Amor de Jesús
Guardado en: Creencias mormonas
La Caridad: El Amor Puro de Jesucristo
En Juan 15:12, Jesucristo le dice a sus seguidores, “Este es mi mandamiento, Que os améis los unos a los otros, así como Yo os he amado”. Se manda a los seguidores de Jesucristo a amarse y servirse unos a otros tal como Jesucristo nos amó y sirvió. Él es el mayor ejemplo de amor y servicio que el mundo jamás haya conocido. En la creencia mormona, el amor puro de Dios por el género humano a menudo es llamado caridad. El Libro de Mormón dice lo siguiente acerca de la caridad:
Por tanto, amados hermanos míos, si no tenéis caridad, no sois nada, porque la caridad nunca deja de ser. Allegaos, pues a la caridad, que es mayor que todo, porque todas las cosas han de perecer, pero la caridad es el amor puro de Cristo, y permanece para siempre, y a quien lo posea en el postrer día, le irá bien. (Moroni 7:46-47).
La caridad, o amor, es un don de Dios el cual Él nos da a medida que oramos y servimos a los demás. El servicio es parte importante del amor. Una de las maneras de mostrar nuestro amor por Dios y por nuestros semejantes, es sirviéndoles. El servir a otros significa ayudarlos sin esperar recompensa alguna. En el Libro de Mormón leemos:
Y he aquí, os digo estas cosas para que aprendáis sabiduría, para que sepáis que cuando estáis al servicio de vuestros semejantes, sólo estáis al servicio de vuestro Dios. (Mosiah 2:17).

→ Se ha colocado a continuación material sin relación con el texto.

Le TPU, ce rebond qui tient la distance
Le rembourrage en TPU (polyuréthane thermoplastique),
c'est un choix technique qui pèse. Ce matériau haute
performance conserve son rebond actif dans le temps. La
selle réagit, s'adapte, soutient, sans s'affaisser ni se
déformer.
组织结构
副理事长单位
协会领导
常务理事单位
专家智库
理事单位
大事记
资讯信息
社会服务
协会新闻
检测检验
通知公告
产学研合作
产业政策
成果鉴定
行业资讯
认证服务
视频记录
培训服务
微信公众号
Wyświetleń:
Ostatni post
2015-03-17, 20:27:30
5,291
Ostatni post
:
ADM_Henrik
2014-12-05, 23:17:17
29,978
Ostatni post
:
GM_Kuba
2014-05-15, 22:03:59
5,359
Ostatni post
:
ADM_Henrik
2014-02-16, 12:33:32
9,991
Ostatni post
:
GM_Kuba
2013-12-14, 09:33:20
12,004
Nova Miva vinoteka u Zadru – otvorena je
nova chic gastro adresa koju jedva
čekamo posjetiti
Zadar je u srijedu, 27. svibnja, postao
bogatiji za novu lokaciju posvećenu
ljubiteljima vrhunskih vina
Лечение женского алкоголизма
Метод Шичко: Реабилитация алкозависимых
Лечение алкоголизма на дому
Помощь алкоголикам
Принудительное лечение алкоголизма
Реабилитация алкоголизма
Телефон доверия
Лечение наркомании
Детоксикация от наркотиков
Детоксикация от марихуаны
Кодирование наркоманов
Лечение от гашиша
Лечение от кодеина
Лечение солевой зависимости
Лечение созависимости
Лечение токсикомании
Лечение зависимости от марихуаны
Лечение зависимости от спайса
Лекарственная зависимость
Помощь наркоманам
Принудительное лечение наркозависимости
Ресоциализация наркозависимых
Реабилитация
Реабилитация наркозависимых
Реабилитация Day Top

También demostramos nuestro amor por Dios guardando Sus mandamientos. Esto quiere decir que debemos creer en Jesucristo y arrepentirnos de nuestros pecados y ser bautizados en el nombre de Jesús, por alguien que tenga la autoridad de Dios. Debemos también guardar los mandamientos de Dios de amar y servir al prójimo, de mantenernos moralmente limpios, y ser honestos y fieles en todos nuestros actos. En 1 Juan 5:3, dice: “Pues éste es el amor a Dios: Que guardemos sus mandamientos; y sus mandamientos no son gravosos”.
Hay muchas maneras de mostrar nuestro amor al prójimo y a Dios. Mostramos nuestro amor por Dios guardando Sus mandamientos, siendo bautizados, y prestando oído a las palabras de Sus profetas vivientes. Mostramos amor por el prójimo sirviéndolo. Servir a los demás quiere decir que los ayudamos en sus dificultados y los confortamos cuando pierden las esperanzas. Debemos regocijarnos cuando los demás triunfan y ayudarlos cuando caigan. Jesucristo dijo esto a un hombre que le preguntó cuál era el mayor mandamiento:
Amarás, pues, al Señor tu Dios con todo tu corazón, y con toda tu alma, y con toda tu mente y con todas tus fuerzas; éste es el principal mandamiento. Y el segundo es semejante a éste: Amarás a tu prójimo como a ti mismo. No hay otro mandamiento mayor que éstos. (Marcos 12:30-31).